╭─ DATASET EXCERPTS
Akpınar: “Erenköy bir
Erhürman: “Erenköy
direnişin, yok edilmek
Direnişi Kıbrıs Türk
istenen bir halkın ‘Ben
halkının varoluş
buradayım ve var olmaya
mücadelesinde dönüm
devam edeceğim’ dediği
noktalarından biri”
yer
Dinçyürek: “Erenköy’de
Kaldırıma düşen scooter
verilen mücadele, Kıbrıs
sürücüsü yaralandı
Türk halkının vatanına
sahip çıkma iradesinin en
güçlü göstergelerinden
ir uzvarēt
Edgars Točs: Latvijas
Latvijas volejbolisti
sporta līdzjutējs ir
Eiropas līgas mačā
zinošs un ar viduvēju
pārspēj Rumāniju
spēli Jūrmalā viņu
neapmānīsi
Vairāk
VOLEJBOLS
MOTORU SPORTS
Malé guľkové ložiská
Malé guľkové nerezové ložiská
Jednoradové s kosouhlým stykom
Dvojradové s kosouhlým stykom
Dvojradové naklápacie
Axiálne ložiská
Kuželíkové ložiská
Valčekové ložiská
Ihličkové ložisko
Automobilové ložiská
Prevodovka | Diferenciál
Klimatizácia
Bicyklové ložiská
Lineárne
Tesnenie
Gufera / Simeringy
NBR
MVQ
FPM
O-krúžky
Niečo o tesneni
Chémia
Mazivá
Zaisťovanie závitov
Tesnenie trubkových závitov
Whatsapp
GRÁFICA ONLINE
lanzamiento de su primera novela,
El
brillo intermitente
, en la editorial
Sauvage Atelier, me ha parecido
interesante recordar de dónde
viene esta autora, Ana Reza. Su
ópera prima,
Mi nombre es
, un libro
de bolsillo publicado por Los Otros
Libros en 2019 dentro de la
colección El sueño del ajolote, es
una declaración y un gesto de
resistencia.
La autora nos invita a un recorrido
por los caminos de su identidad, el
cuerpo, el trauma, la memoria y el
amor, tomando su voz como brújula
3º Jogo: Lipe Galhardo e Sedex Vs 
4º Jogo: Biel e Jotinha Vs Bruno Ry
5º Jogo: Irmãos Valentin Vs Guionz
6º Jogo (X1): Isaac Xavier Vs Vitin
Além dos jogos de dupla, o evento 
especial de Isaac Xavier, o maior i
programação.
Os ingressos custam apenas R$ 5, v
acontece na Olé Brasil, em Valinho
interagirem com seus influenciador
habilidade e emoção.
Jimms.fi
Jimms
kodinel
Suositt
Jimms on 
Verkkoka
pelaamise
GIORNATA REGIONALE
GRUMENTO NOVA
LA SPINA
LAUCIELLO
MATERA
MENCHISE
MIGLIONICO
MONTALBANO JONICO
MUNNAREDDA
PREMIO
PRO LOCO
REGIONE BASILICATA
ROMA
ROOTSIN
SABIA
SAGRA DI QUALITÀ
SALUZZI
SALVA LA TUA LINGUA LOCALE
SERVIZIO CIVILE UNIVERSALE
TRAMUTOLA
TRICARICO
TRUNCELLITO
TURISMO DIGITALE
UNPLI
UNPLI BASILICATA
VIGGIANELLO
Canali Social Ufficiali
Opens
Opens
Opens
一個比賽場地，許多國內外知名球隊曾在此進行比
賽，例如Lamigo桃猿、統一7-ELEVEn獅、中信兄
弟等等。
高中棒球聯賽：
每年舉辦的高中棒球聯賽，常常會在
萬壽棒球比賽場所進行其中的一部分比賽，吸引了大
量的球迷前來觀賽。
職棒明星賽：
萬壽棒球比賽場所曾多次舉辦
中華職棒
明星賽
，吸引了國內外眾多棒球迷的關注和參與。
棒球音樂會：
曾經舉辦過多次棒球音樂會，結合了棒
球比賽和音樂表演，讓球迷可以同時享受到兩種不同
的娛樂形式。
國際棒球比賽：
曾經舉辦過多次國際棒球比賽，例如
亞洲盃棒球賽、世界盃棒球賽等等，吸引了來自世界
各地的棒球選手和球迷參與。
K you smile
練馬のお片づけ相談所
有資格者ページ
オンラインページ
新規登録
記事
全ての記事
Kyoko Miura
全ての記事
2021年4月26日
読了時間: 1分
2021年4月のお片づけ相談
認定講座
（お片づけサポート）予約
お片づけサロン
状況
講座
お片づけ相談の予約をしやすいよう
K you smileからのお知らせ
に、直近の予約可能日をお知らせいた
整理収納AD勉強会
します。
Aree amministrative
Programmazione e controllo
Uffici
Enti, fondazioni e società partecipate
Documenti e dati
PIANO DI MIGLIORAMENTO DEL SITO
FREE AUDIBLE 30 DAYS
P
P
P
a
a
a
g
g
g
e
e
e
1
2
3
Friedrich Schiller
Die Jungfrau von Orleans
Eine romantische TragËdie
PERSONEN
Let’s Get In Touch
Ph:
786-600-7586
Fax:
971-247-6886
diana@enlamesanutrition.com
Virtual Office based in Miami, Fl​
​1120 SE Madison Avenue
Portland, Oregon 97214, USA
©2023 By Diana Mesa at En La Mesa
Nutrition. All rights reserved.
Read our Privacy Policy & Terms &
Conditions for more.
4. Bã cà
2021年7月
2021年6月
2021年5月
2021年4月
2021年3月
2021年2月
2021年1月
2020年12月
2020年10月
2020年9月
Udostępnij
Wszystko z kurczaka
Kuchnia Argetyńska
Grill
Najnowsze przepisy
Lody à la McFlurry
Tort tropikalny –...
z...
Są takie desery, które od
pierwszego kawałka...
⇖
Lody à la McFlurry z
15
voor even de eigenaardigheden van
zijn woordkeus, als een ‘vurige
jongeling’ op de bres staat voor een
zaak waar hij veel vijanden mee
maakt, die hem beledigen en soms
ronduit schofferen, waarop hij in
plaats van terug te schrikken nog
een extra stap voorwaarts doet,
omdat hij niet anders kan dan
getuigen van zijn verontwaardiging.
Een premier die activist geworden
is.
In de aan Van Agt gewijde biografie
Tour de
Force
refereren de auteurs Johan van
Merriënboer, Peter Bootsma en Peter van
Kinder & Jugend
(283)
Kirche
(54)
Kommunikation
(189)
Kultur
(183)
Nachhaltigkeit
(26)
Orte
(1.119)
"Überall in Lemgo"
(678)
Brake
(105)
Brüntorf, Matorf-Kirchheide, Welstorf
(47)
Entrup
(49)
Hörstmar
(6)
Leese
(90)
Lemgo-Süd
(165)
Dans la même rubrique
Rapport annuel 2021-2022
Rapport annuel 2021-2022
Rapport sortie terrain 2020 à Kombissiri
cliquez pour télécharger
╰─
AIM OF THE TASK: Retype the text of all the records above line for line, keeping every character unchanged.

ANSWER TO THIS EXERCISE:
Akpınar: “Erenköy bir
Erhürman: “Erenköy
direnişin, yok edilmek
Direnişi Kıbrıs Türk
istenen bir halkın ‘Ben
halkının varoluş
buradayım ve var olmaya
mücadelesinde dönüm
devam edeceğim’ dediği
noktalarından biri”
yer
Dinçyürek: “Erenköy’de
Kaldırıma düşen scooter
verilen mücadele, Kıbrıs
sürücüsü yaralandı
Türk halkının vatanına
sahip çıkma iradesinin en
güçlü göstergelerinden
ir uzvarēt
Edgars Točs: Latvijas
Latvijas volejbolisti
sporta līdzjutējs ir
Eiropas līgas mačā
zinošs un ar viduvēju
pārspēj Rumāniju
spēli Jūrmalā viņu
neapmānīsi
Vairāk
VOLEJBOLS
MOTORU SPORTS
Malé guľkové ložiská
Malé guľkové nerezové ložiská
Jednoradové s kosouhlým stykom
Dvojradové s kosouhlým stykom
Dvojradové naklápacie
Axiálne ložiská
Kuželíkové ložiská
Valčekové ložiská
Ihličkové ložisko
Automobilové ložiská
Prevodovka | Diferenciál
Klimatizácia
Bicyklové ložiská
Lineárne
Tesnenie
Gufera / Simeringy
NBR
MVQ
FPM
O-krúžky
Niečo o tesneni
Chémia
Mazivá
Zaisťovanie závitov
Tesnenie trubkových závitov
Whatsapp
GRÁFICA ONLINE
lanzamiento de su primera novela,
El
brillo intermitente
, en la editorial
Sauvage Atelier, me ha parecido
interesante recordar de dónde
viene esta autora, Ana Reza. Su
ópera prima,
Mi nombre es
, un libro
de bolsillo publicado por Los Otros
Libros en 2019 dentro de la
colección El sueño del ajolote, es
una declaración y un gesto de
resistencia.
La autora nos invita a un recorrido
por los caminos de su identidad, el
cuerpo, el trauma, la memoria y el
amor, tomando su voz como brújula
3º Jogo: Lipe Galhardo e Sedex Vs 
4º Jogo: Biel e Jotinha Vs Bruno Ry
5º Jogo: Irmãos Valentin Vs Guionz
6º Jogo (X1): Isaac Xavier Vs Vitin
Além dos jogos de dupla, o evento 
especial de Isaac Xavier, o maior i
programação.
Os ingressos custam apenas R$ 5, v
acontece na Olé Brasil, em Valinho
interagirem com seus influenciador
habilidade e emoção.
Jimms.fi
Jimms
kodinel
Suositt
Jimms on 
Verkkoka
pelaamise
GIORNATA REGIONALE
GRUMENTO NOVA
LA SPINA
LAUCIELLO
MATERA
MENCHISE
MIGLIONICO
MONTALBANO JONICO
MUNNAREDDA
PREMIO
PRO LOCO
REGIONE BASILICATA
ROMA
ROOTSIN
SABIA
SAGRA DI QUALITÀ
SALUZZI
SALVA LA TUA LINGUA LOCALE
SERVIZIO CIVILE UNIVERSALE
TRAMUTOLA
TRICARICO
TRUNCELLITO
TURISMO DIGITALE
UNPLI
UNPLI BASILICATA
VIGGIANELLO
Canali Social Ufficiali
Opens
Opens
Opens
一個比賽場地，許多國內外知名球隊曾在此進行比
賽，例如Lamigo桃猿、統一7-ELEVEn獅、中信兄
弟等等。
高中棒球聯賽：
每年舉辦的高中棒球聯賽，常常會在
萬壽棒球比賽場所進行其中的一部分比賽，吸引了大
量的球迷前來觀賽。
職棒明星賽：
萬壽棒球比賽場所曾多次舉辦
中華職棒
明星賽
，吸引了國內外眾多棒球迷的關注和參與。
棒球音樂會：
曾經舉辦過多次棒球音樂會，結合了棒
球比賽和音樂表演，讓球迷可以同時享受到兩種不同
的娛樂形式。
國際棒球比賽：
曾經舉辦過多次國際棒球比賽，例如
亞洲盃棒球賽、世界盃棒球賽等等，吸引了來自世界
各地的棒球選手和球迷參與。
K you smile
練馬のお片づけ相談所
有資格者ページ
オンラインページ
新規登録
記事
全ての記事
Kyoko Miura
全ての記事
2021年4月26日
読了時間: 1分
2021年4月のお片づけ相談
認定講座
（お片づけサポート）予約
お片づけサロン
状況
講座
お片づけ相談の予約をしやすいよう
K you smileからのお知らせ
に、直近の予約可能日をお知らせいた
整理収納AD勉強会
します。
Aree amministrative
Programmazione e controllo
Uffici
Enti, fondazioni e società partecipate
Documenti e dati
PIANO DI MIGLIORAMENTO DEL SITO
FREE AUDIBLE 30 DAYS
P
P
P
a
a
a
g
g
g
e
e
e
1
2
3
Friedrich Schiller
Die Jungfrau von Orleans
Eine romantische TragËdie
PERSONEN
Let’s Get In Touch
Ph:
786-600-7586
Fax:
971-247-6886
diana@enlamesanutrition.com
Virtual Office based in Miami, Fl​
​1120 SE Madison Avenue
Portland, Oregon 97214, USA
©2023 By Diana Mesa at En La Mesa
Nutrition. All rights reserved.
Read our Privacy Policy & Terms &
Conditions for more.
4. Bã cà
2021年7月
2021年6月
2021年5月
2021年4月
2021年3月
2021年2月
2021年1月
2020年12月
2020年10月
2020年9月
Udostępnij
Wszystko z kurczaka
Kuchnia Argetyńska
Grill
Najnowsze przepisy
Lody à la McFlurry
Tort tropikalny –...
z...
Są takie desery, które od
pierwszego kawałka...
⇖
Lody à la McFlurry z
15
voor even de eigenaardigheden van
zijn woordkeus, als een ‘vurige
jongeling’ op de bres staat voor een
zaak waar hij veel vijanden mee
maakt, die hem beledigen en soms
ronduit schofferen, waarop hij in
plaats van terug te schrikken nog
een extra stap voorwaarts doet,
omdat hij niet anders kan dan
getuigen van zijn verontwaardiging.
Een premier die activist geworden
is.
In de aan Van Agt gewijde biografie
Tour de
Force
refereren de auteurs Johan van
Merriënboer, Peter Bootsma en Peter van
Kinder & Jugend
(283)
Kirche
(54)
Kommunikation
(189)
Kultur
(183)
Nachhaltigkeit
(26)
Orte
(1.119)
"Überall in Lemgo"
(678)
Brake
(105)
Brüntorf, Matorf-Kirchheide, Welstorf
(47)
Entrup
(49)
Hörstmar
(6)
Leese
(90)
Lemgo-Süd
(165)
Dans la même rubrique
Rapport annuel 2021-2022
Rapport annuel 2021-2022
Rapport sortie terrain 2020 à Kombissiri
cliquez pour télécharger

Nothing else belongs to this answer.